Re: Test cases: XML Literal value space and exclusive canonicalization from Dave Beckett on 2003-08-04 (w3c-rdfcore-wg@w3.org from August 2003)

From: Dave Beckett <dave.beckett@bristol.ac.uk>
Date: Mon, 4 Aug 2003 12:12:41 +0100
To: Martin Duerst <duerst@w3.org>
Cc: www-rdf-comments@w3.org, pat hayes <phayes@ihmc.us>, Benja Fallenstein <b.fallenstein@gmx.de>, Jeremy Carroll <jjc@hplb.hpl.hp.com>, w3c-rdfcore-wg@w3.org, w3c-i18n-ig@w3.org, msm@w3.org
Message-Id: <20030804121241.022ebc44.dave.beckett@bristol.ac.uk>
On Sun, 03 Aug 2003 17:36:46 -0400
Martin Duerst <duerst@w3.org> wrote:

> This message is prompted by some details in the recent discussion
> about XML Literals between Pat Hayes and Benja Fallenstein.
> I have tried to express this as much as possible as test cases.
> 
> 
> There are two somewhat related issues:
> A) Lexical space of XML Literals vs. allowed syntax in elements
>     with rdf:parseType="Literal".
> B) Allowed syntax with rdf:dataType="&rdf;XMLLiteral"
> C) Context information for rdf:parseType="Literal"
> 
> First to A):
> 
> Two recent messages from Pat Hayes say that the lexical space
> of XML Literals and the value space is in 1:1 correspondence:
> 
> http://lists.w3.org/Archives/Public/w3c-rdfcore-wg/2003Aug/0026.html
>  >>>>
> "Note that the XML values of well-typed XML literals are in precise
> 1:1 correspondence with the XML literal strings of such literals, but
> are not themselves character strings."
>  >>>>
> 
> http://lists.w3.org/Archives/Public/w3c-rdfcore-wg/2003Jul/0452.html
>  >>>>
> The lexical-to-value mapping is a 1:1 mapping from the lexical space
> onto the value space.
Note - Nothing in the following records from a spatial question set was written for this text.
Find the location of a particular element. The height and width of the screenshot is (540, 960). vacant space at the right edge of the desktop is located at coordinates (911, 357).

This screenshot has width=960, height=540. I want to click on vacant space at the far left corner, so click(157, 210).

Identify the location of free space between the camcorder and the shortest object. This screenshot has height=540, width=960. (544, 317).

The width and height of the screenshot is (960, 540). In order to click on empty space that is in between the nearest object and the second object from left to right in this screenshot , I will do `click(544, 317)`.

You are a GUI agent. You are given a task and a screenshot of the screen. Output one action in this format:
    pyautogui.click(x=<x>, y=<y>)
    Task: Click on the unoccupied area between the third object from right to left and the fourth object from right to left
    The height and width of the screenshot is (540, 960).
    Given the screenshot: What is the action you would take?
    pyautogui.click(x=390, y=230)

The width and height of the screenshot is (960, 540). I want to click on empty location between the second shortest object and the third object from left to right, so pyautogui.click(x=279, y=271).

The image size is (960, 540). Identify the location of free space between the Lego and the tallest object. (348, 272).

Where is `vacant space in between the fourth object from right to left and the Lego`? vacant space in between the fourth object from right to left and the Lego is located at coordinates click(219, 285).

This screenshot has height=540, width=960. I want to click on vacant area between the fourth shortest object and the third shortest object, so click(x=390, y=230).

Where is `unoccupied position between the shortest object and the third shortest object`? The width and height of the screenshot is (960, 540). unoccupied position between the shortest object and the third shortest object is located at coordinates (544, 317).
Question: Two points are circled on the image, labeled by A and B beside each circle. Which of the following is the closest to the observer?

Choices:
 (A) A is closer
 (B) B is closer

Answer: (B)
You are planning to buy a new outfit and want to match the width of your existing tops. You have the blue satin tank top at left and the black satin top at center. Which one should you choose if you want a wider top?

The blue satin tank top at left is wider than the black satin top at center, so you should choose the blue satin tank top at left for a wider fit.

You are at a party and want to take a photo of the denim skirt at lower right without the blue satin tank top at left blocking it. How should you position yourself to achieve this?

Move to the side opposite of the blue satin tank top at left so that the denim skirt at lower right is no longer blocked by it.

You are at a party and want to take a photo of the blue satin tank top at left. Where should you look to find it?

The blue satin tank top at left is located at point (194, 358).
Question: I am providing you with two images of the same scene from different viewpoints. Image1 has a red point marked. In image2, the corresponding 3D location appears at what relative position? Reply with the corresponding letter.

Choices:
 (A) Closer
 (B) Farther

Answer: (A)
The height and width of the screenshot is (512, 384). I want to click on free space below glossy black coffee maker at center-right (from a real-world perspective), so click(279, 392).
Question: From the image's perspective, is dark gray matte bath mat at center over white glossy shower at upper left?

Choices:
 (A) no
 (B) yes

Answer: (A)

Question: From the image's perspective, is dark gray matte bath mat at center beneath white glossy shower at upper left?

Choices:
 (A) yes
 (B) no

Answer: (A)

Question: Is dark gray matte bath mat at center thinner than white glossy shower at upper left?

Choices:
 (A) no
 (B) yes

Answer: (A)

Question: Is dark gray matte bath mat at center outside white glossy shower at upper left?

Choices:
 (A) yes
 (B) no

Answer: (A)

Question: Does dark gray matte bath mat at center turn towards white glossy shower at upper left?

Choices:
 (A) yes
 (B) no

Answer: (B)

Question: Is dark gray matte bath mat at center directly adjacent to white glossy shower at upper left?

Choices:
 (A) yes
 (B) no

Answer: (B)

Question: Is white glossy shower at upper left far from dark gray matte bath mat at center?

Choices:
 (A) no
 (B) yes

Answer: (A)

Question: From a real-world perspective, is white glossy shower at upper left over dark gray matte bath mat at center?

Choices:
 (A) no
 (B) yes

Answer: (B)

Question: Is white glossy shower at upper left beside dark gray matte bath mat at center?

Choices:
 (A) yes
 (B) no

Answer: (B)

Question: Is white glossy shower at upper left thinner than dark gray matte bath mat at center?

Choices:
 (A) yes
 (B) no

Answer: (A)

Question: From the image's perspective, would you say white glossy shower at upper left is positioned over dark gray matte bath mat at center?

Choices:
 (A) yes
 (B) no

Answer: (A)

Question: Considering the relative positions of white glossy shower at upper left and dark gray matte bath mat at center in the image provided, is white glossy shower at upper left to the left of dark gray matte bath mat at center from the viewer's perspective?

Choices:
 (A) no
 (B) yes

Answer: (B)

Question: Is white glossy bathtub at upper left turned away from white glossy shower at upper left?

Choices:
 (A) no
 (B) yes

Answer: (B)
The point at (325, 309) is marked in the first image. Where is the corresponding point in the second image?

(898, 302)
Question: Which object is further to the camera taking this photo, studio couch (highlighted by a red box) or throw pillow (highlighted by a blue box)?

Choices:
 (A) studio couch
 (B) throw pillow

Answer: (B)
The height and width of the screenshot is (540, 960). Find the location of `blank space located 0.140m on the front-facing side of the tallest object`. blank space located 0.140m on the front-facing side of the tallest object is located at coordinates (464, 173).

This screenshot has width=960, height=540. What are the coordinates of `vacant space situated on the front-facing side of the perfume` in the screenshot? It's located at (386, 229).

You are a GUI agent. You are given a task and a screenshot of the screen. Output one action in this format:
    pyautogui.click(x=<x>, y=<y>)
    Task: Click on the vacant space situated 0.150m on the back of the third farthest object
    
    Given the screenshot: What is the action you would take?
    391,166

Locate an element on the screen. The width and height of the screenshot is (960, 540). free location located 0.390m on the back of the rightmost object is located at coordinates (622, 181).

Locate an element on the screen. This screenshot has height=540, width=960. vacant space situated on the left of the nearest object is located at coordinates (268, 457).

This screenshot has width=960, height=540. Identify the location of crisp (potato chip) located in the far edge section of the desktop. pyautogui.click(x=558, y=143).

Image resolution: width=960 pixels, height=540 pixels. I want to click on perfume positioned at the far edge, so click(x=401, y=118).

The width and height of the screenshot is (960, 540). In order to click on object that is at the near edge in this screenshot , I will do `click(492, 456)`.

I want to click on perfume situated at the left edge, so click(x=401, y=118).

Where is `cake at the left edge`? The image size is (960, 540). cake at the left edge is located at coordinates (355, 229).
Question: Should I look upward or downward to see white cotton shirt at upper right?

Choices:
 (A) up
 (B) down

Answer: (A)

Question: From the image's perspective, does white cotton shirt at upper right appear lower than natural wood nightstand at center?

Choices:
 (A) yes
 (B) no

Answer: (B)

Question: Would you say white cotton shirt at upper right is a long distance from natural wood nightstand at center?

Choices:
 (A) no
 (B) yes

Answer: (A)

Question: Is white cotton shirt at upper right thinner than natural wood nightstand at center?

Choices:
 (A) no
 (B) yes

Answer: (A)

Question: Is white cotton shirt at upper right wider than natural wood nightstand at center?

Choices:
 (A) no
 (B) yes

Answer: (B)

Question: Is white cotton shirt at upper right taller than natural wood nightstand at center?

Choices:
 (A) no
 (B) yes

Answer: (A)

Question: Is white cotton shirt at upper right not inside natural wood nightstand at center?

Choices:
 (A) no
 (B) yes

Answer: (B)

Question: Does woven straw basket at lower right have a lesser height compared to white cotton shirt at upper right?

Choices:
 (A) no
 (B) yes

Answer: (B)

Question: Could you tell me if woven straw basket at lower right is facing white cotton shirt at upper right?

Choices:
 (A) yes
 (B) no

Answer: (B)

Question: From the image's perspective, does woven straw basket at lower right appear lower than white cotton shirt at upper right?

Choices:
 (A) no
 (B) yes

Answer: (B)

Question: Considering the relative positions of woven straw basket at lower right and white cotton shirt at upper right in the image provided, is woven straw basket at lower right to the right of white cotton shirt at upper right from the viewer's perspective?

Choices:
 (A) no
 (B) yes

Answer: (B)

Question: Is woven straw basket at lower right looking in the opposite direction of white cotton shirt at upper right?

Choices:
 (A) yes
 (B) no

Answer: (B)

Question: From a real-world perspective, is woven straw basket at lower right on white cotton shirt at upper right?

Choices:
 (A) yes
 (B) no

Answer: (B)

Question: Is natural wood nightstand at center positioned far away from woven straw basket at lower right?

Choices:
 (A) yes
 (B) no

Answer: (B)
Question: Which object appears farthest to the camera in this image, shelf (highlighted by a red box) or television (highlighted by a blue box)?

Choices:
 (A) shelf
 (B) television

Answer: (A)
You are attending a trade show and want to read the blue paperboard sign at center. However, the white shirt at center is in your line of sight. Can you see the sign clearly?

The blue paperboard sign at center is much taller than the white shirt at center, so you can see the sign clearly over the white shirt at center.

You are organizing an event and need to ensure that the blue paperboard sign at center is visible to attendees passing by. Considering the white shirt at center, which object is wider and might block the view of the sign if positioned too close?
The value of the lexical-to-value mapping
>  >>>>

Those are about questions in the RDF graph.

The RDF graph is an abstract syntax of triples, and is separate
from the RDF/XML syntax which is the concrete one.

> This lets me ask the following test-based questions:

Which you do, in the RDF/XML syntax, however we
usually pose questions about defails of the graph in our
test format for the graph, N-Triples

> Do the following two RDF/XML documents entail the same graph?
> 
> <rdf:RDF xmlns:rdf="http://www.w3.org/1999/02/22-rdf-syntax-ns#"
>           xmlns:eg="http://example.org/">
>   <rdf:Description rdf:about="http://example.org/foo">
>     <eg:bar rdf:parseType="Literal"><br/></eg:bar>
>   </rdf:Description>
> </rdf:RDF>

In the graph
  <http://example.org/foo> <http://example.org/bar> "<br></br>"^^<http://www.w3.org/1999/02/22-rdf-syntax-ns#XMLLiteral> .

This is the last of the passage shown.